In February 2023, BRF hired Banco Satander to advise on a potential sale of its pet food operations through a competitive process. In November 2023, the company ended the sale process and decided to retain the business, stating that it would continue expanding distribution, strengthening its pet food brands and pursuing export growth.

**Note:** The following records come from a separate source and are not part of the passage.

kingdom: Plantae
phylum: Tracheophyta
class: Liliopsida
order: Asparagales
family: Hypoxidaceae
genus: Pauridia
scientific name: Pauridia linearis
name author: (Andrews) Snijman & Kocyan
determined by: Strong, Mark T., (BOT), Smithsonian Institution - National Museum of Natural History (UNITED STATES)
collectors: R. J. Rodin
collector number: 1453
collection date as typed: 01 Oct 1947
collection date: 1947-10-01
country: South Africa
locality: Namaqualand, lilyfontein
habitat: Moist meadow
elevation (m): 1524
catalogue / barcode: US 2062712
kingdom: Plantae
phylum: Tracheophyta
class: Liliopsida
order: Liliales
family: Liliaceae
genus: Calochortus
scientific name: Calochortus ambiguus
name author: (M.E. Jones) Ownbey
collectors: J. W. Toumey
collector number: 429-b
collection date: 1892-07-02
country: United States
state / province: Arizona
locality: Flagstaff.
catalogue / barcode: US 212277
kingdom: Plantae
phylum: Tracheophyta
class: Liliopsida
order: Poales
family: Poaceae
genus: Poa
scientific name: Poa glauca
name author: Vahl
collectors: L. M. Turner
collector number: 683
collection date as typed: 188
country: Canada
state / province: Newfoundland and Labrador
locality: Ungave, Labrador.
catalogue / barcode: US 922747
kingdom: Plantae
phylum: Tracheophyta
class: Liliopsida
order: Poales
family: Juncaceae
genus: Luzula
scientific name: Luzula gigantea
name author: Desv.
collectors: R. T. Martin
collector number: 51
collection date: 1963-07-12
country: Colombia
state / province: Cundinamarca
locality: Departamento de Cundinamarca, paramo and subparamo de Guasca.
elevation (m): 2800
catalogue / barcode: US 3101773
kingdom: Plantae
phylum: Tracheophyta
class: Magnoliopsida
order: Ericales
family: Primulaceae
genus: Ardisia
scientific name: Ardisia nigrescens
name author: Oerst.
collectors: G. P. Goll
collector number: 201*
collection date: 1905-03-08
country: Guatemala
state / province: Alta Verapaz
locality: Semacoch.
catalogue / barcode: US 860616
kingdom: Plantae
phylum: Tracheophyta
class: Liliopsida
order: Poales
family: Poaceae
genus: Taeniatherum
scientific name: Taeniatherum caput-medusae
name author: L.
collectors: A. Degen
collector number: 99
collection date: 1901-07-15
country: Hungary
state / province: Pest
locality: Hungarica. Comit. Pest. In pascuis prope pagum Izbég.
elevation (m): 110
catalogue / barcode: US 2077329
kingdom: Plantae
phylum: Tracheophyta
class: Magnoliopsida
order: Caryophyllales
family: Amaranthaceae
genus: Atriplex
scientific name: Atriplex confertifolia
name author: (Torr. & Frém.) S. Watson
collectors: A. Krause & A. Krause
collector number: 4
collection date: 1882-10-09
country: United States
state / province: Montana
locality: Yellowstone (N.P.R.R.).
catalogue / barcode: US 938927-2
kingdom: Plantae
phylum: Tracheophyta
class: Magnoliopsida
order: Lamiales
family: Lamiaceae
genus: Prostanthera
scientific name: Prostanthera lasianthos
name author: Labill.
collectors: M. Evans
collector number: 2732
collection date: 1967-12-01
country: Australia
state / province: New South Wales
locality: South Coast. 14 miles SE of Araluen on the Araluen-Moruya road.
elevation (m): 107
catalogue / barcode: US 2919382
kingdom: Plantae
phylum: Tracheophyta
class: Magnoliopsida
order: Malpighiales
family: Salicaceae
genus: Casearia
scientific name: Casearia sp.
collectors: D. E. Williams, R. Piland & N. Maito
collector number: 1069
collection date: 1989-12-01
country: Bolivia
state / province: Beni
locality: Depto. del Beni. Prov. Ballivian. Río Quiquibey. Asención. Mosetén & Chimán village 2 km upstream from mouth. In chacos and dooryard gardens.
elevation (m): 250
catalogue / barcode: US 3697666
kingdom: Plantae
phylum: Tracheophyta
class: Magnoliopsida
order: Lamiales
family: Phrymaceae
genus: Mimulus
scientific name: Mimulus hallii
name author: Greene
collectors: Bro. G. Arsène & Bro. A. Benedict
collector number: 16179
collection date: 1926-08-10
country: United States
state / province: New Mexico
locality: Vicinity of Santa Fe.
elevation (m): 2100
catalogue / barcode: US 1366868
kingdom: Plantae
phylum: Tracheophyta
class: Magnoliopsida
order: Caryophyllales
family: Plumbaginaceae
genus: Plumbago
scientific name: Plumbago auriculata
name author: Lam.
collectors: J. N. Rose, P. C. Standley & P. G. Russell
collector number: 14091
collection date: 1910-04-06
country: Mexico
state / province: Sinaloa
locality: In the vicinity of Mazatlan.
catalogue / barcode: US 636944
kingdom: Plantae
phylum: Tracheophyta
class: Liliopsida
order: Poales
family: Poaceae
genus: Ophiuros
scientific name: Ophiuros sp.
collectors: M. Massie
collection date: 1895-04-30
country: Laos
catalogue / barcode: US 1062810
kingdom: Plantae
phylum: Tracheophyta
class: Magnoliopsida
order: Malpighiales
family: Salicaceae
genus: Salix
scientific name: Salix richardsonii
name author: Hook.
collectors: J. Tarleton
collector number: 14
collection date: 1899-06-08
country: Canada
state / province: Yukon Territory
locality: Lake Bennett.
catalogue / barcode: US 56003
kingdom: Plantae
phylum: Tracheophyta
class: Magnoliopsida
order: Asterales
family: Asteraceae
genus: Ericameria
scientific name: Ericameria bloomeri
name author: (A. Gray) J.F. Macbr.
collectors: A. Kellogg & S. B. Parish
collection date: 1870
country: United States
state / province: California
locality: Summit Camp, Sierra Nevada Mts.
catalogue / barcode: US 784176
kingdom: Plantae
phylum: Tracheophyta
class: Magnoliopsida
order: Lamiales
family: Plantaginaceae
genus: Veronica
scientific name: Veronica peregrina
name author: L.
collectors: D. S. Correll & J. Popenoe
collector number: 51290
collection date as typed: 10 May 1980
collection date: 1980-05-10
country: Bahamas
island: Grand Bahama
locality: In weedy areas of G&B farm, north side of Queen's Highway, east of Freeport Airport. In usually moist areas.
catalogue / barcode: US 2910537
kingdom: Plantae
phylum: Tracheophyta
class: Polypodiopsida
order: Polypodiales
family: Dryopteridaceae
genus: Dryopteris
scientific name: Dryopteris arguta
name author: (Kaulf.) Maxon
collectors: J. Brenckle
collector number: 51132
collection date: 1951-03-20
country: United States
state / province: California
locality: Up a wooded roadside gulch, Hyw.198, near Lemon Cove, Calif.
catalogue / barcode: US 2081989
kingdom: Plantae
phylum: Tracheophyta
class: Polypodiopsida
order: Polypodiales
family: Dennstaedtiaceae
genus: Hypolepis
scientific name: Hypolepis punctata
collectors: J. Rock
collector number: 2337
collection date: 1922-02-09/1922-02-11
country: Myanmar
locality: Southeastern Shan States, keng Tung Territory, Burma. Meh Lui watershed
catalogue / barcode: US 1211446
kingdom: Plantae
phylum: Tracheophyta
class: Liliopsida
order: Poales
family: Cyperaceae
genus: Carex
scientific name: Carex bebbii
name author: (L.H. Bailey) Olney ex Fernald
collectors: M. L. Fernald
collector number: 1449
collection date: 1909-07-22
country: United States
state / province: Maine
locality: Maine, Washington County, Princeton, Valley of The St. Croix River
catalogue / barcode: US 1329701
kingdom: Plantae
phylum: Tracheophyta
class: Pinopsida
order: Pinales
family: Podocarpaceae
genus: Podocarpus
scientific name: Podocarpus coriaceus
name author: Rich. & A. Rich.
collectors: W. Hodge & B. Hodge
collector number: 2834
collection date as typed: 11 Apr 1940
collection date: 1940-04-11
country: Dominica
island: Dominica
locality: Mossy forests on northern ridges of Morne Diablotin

In September 2025, the firm completed the merger of its operations with those of Marfrig, forming a new entity called MBRF Global Foods Company.

== Investors ==
In 2015, it was one of the ten companies from Brazil that were chosen to be a part of the Euronext-Vigeo EM 70, a European stock exchange index that includes companies from developing countries that have high performance in corporate governance.

== Controversies ==
In June 2025, BRF faced strong public backlash following the death of twin babies of a pregnant employee inside one of its facilities in Brazil. The employee was a Venezuelan immigrant. According to several media outlets, including Infobae, the woman went into labor during her work shift but was allegedly not allowed to leave the premises to seek medical assistance. As a result, she gave birth inside the office, where the newborns died shortly after. The incident sparked public outrage and renewed criticism of the company's labor policies, particularly regarding the protection of pregnant employees and working conditions at its facilities.